Records from a dataset:
*** Begin section ***

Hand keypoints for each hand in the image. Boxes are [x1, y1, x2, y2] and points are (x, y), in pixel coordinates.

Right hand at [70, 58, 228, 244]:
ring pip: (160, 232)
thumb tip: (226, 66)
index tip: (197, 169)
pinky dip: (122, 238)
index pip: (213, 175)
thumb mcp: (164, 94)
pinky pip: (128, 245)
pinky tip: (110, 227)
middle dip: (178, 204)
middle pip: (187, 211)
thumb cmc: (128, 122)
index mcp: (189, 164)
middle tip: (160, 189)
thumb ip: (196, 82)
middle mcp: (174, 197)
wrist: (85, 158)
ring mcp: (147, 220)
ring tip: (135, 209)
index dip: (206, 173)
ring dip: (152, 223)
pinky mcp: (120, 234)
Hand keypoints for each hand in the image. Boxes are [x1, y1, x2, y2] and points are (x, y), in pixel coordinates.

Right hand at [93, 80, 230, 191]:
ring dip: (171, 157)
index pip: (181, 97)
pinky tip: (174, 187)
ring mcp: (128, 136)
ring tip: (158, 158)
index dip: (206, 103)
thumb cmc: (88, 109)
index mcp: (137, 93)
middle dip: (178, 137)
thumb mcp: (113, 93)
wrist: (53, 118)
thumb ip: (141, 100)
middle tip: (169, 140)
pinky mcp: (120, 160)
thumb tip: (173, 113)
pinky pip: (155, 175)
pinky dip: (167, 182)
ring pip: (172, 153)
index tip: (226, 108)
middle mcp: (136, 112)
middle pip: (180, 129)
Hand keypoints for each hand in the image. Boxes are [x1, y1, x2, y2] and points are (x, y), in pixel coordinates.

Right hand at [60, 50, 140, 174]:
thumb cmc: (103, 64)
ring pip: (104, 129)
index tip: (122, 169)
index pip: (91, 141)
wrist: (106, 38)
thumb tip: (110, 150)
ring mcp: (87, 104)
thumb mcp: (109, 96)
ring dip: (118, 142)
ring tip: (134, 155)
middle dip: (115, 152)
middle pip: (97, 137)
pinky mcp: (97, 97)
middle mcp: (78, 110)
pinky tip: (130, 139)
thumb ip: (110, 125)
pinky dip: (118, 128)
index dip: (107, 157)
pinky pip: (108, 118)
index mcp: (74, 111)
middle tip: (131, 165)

*** End section ***

What the exercise asks
Check each line in the records for the word "pinky" and say how many have it, with nothing else.

Response below
12